Score: cooking: 8/10, service: 8/10, Cyril: 9/10; total: 8.33/10
… while the London Evening Standard's David Ellis finds little new at Bar des Prés in London, even though there's much to enjoy
Bar des Prés may be Paris-born, but it's definitely a mostly Japanese restaurant, with the roll-call of hits that do the rounds in this part of town: sashimi, sushi and maki, lobster salad, crab with avocado.

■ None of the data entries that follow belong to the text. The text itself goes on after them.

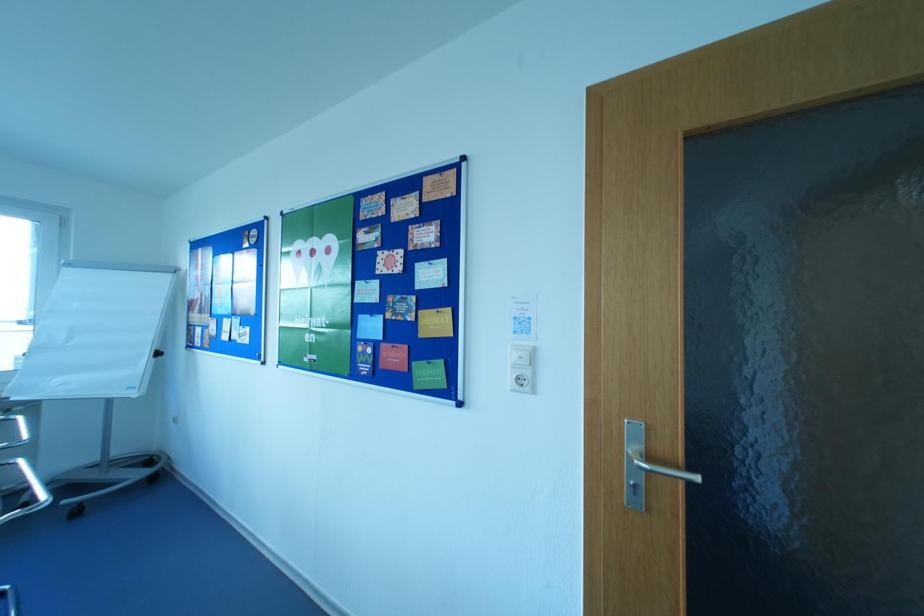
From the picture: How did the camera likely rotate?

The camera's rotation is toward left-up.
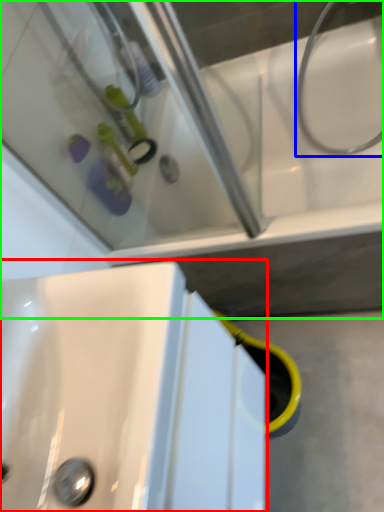
Question: Which object is the farthest from sink (highlighted by a red box)? Choose among these: plumbing fixture (highlighted by a blue box) or bath (highlighted by a green box).

Choices:
 (A) plumbing fixture
 (B) bath

Answer: (A)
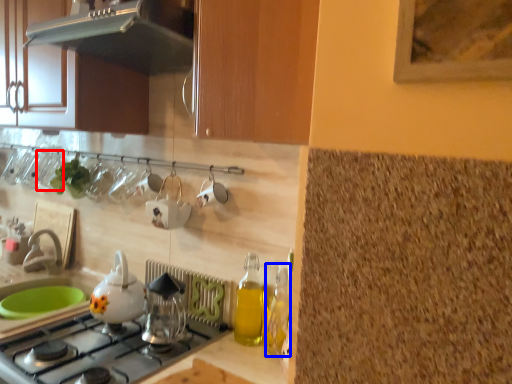
Question: Which object is further to the camera taking this photo, tableware (highlighted by a red box) or bottle (highlighted by a blue box)?

Choices:
 (A) tableware
 (B) bottle

Answer: (A)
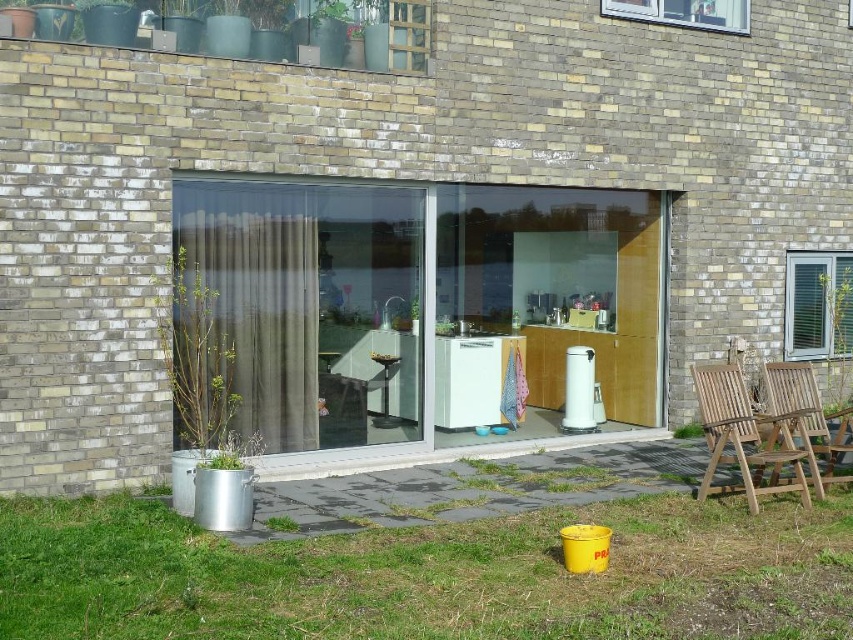
Question: Which of the following is the closest to the observer?

Choices:
 (A) (755, 422)
 (B) (383, 390)
 (C) (769, 435)

Answer: (A)

Question: Does transparent glass door at center have a larger size compared to teak wood chair at lower right?

Choices:
 (A) yes
 (B) no

Answer: (A)

Question: Which point is farther from the camera taking this photo?

Choices:
 (A) (791, 435)
 (B) (386, 387)

Answer: (B)

Question: Is transparent glass door at center thinner than teak wood chair at lower right?

Choices:
 (A) yes
 (B) no

Answer: (B)

Question: From the image, what is the correct spatial relationship of transparent glass door at center in relation to teak wood chairs at lower right?

Choices:
 (A) above
 (B) below

Answer: (A)

Question: Which point is farther to the camera?

Choices:
 (A) metallic silver stool at center
 (B) teak wood chair at lower right
 (C) teak wood chairs at lower right
 (D) transparent glass door at center

Answer: (A)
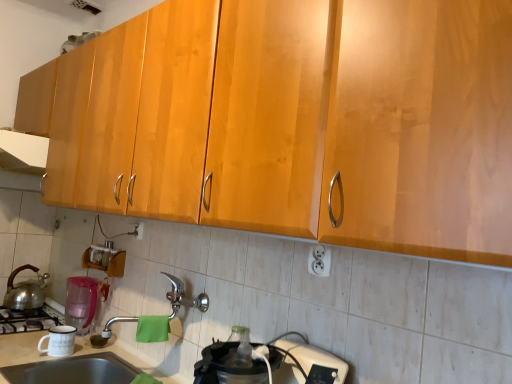
Question: From a real-world perspective, is white plastic outlet at lower center, acting as the first electric outlet starting from the front, physically below silver metallic faucet at center?

Choices:
 (A) yes
 (B) no

Answer: (B)

Question: Does white plastic outlet at lower center, acting as the 1th electric outlet starting from the right, appear on the left side of silver metallic faucet at center?

Choices:
 (A) no
 (B) yes

Answer: (A)

Question: Is white plastic outlet at lower center, acting as the first electric outlet starting from the front, positioned beyond the bounds of silver metallic faucet at center?

Choices:
 (A) no
 (B) yes

Answer: (B)

Question: Could you tell me if white plastic outlet at lower center, acting as the 2th electric outlet starting from the left, is turned towards silver metallic faucet at center?

Choices:
 (A) yes
 (B) no

Answer: (B)

Question: Would you say white plastic outlet at lower center, the second electric outlet from the back, contains silver metallic faucet at center?

Choices:
 (A) yes
 (B) no

Answer: (B)

Question: From their relative heights in the image, would you say white plastic outlet at lower center, the second electric outlet from the back, is taller or shorter than white glossy exhaust hood at upper left?

Choices:
 (A) short
 (B) tall

Answer: (A)

Question: Considering the positions of white plastic outlet at lower center, acting as the 2th electric outlet starting from the left, and white glossy exhaust hood at upper left in the image, is white plastic outlet at lower center, acting as the 2th electric outlet starting from the left, wider or thinner than white glossy exhaust hood at upper left?

Choices:
 (A) thin
 (B) wide

Answer: (A)

Question: Based on their positions, is white plastic outlet at lower center, acting as the first electric outlet starting from the front, located to the left or right of white glossy exhaust hood at upper left?

Choices:
 (A) left
 (B) right

Answer: (B)

Question: Is white plastic outlet at lower center, acting as the 2th electric outlet starting from the left, situated inside white glossy exhaust hood at upper left or outside?

Choices:
 (A) outside
 (B) inside

Answer: (A)

Question: In terms of height, does white plastic outlet at lower center, acting as the 1th electric outlet starting from the right, look taller or shorter compared to white plastic electric outlet at center, placed as the second electric outlet when sorted from front to back?

Choices:
 (A) short
 (B) tall

Answer: (A)

Question: Does point (320, 269) appear closer or farther from the camera than point (138, 231)?

Choices:
 (A) farther
 (B) closer

Answer: (B)

Question: Do you think white plastic outlet at lower center, the second electric outlet from the back, is within white plastic electric outlet at center, arranged as the 1th electric outlet when viewed from the left, or outside of it?

Choices:
 (A) inside
 (B) outside

Answer: (B)

Question: From a real-world perspective, relative to white plastic electric outlet at center, the 1th electric outlet positioned from the back, is white plastic outlet at lower center, acting as the 2th electric outlet starting from the left, vertically above or below?

Choices:
 (A) above
 (B) below

Answer: (A)

Question: Considering their positions, is silver metallic faucet at center located in front of or behind matte stainless steel sink at lower left?

Choices:
 (A) front
 (B) behind

Answer: (B)

Question: Is point (188, 304) positioned closer to the camera than point (128, 364)?

Choices:
 (A) farther
 (B) closer

Answer: (B)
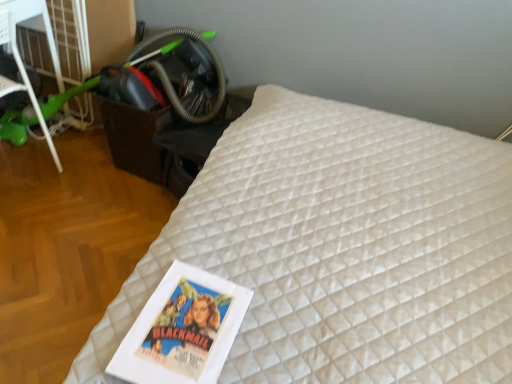
Image resolution: width=512 pixels, height=384 pixels. Describe the element at coordinates (20, 56) in the screenshot. I see `green plastic scooter at left` at that location.

Where is `black plastic table at lower left`? The image size is (512, 384). black plastic table at lower left is located at coordinates (164, 141).

The image size is (512, 384). Find the location of `bed below the green plastic scooter at left (from the image's perspective)`. bed below the green plastic scooter at left (from the image's perspective) is located at coordinates (342, 248).

Based on the photo, are white quilted mattress at center and green plastic scooter at left located far from each other?

white quilted mattress at center is positioned a significant distance from green plastic scooter at left.

From the image's perspective, is white quilted mattress at center located beneath green plastic scooter at left?

Yes, from the image's perspective, white quilted mattress at center is beneath green plastic scooter at left.

Does point (479, 177) appear closer or farther from the camera than point (38, 7)?

Clearly, point (479, 177) is closer to the camera than point (38, 7).

Find the location of a particular element. This screenshot has height=384, width=512. table that is behind the green plastic scooter at left is located at coordinates (164, 141).

From the picture: From a real-world perspective, between green plastic scooter at left and black plastic table at lower left, who is vertically higher?

green plastic scooter at left, from a real-world perspective.

From the image's perspective, is green plastic scooter at left located beneath black plastic table at lower left?

No, from the image's perspective, green plastic scooter at left is not below black plastic table at lower left.

Is green plastic scooter at left at the left side of black plastic table at lower left?

Yes.

From the image's perspective, which is below, white quilted mattress at center or black plastic table at lower left?

white quilted mattress at center.

From a real-world perspective, relative to black plastic table at lower left, is white quilted mattress at center vertically above or below?

white quilted mattress at center is situated higher than black plastic table at lower left in the real world.

Can you confirm if white quilted mattress at center is wider than black plastic table at lower left?

Yes, white quilted mattress at center is wider than black plastic table at lower left.

Between white quilted mattress at center and black plastic table at lower left, which one appears on the left side from the viewer's perspective?

From the viewer's perspective, black plastic table at lower left appears more on the left side.

Locate an element on the screen. The width and height of the screenshot is (512, 384). table located above the white quilted mattress at center (from the image's perspective) is located at coordinates (164, 141).

Is black plastic table at lower left directly adjacent to white quilted mattress at center?

black plastic table at lower left and white quilted mattress at center are not in contact.

Which is behind, black plastic table at lower left or white quilted mattress at center?

Positioned behind is black plastic table at lower left.

In the scene shown: From the image's perspective, between black plastic table at lower left and white quilted mattress at center, which one is located above?

black plastic table at lower left appears higher in the image.

Looking at this image, between green plastic scooter at left and white quilted mattress at center, which one has larger width?

Wider between the two is white quilted mattress at center.

Consider the image. Can you confirm if green plastic scooter at left is bigger than white quilted mattress at center?

Incorrect, green plastic scooter at left is not larger than white quilted mattress at center.

Is green plastic scooter at left beside white quilted mattress at center?

No, green plastic scooter at left is not beside white quilted mattress at center.

You are a GUI agent. You are given a task and a screenshot of the screen. Output one action in this format:
    pyautogui.click(x=<x>, y=<y>)
    Task: Click on the furniture located on the left of white quilted mattress at center
    This screenshot has width=512, height=384.
    Given the screenshot: What is the action you would take?
    pyautogui.click(x=20, y=56)

Which object is further away from the camera, black plastic table at lower left or green plastic scooter at left?

black plastic table at lower left is further from the camera.

What's the angular difference between black plastic table at lower left and green plastic scooter at left's facing directions?

They differ by 87.1 degrees in their facing directions.

Is black plastic table at lower left surrounding green plastic scooter at left?

Actually, green plastic scooter at left is outside black plastic table at lower left.

Are black plastic table at lower left and green plastic scooter at left located far from each other?

That's not correct — black plastic table at lower left is a little close to green plastic scooter at left.

Where is `bed in front of the green plastic scooter at left`? This screenshot has width=512, height=384. bed in front of the green plastic scooter at left is located at coordinates (342, 248).

What are the coordinates of `table located underneath the green plastic scooter at left (from a real-world perspective)` in the screenshot? It's located at (164, 141).

From the image, which object appears to be farther from green plastic scooter at left, black plastic table at lower left or white quilted mattress at center?

Among the two, white quilted mattress at center is located further to green plastic scooter at left.

Considering their positions, is white quilted mattress at center positioned closer to black plastic table at lower left than green plastic scooter at left?

green plastic scooter at left lies closer to black plastic table at lower left than the other object.

Estimate the real-world distances between objects in this image. Which object is further from white quilted mattress at center, black plastic table at lower left or green plastic scooter at left?

green plastic scooter at left is positioned further to the anchor white quilted mattress at center.

Looking at the image, which one is located closer to white quilted mattress at center, green plastic scooter at left or black plastic table at lower left?

Based on the image, black plastic table at lower left appears to be nearer to white quilted mattress at center.

When comparing their distances from black plastic table at lower left, does green plastic scooter at left or white quilted mattress at center seem closer?

green plastic scooter at left.

Which object lies nearer to the anchor point green plastic scooter at left, white quilted mattress at center or black plastic table at lower left?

They insist it's "Franco/East Asian" and while unnecessary French descriptions do run through the menu as an attempted persuasive – "Black cod caramélisé au miso" – it feels as if Lignac was one step away from calling the place "Le Sushi" and hoping to get away with it.
While normally a menu left unexplained is a bullet dodged, here I could have done with a hand; with frightening prices and little idea of how much to have, I wasn't sure if we'd go hungry or I'd have to call the bank to extend my limit.
There's lots to enjoy – tight rolls of icy, delicate yellowtail carpaccio given life by an almighty tang of homemade soy sauce, say, or hot chunks of mildly spiced prawns that had a regrettably regurgitated look but turned out to be comforting, fleshy bites (really, I wanted them piled high to snack on).
Dover sole sat in a foaming blanket of broth, the red chillies adding a much-needed thwack of heat; beef satay was rightly cooked only in passing and given a flash of bright citrus from a smart squirt of lime. Lignac's vanilla mashed potatoes, on the other hand? A signature, apparently. One that could scribble his reputation away: it brought to mind microwaved Carte D'Or.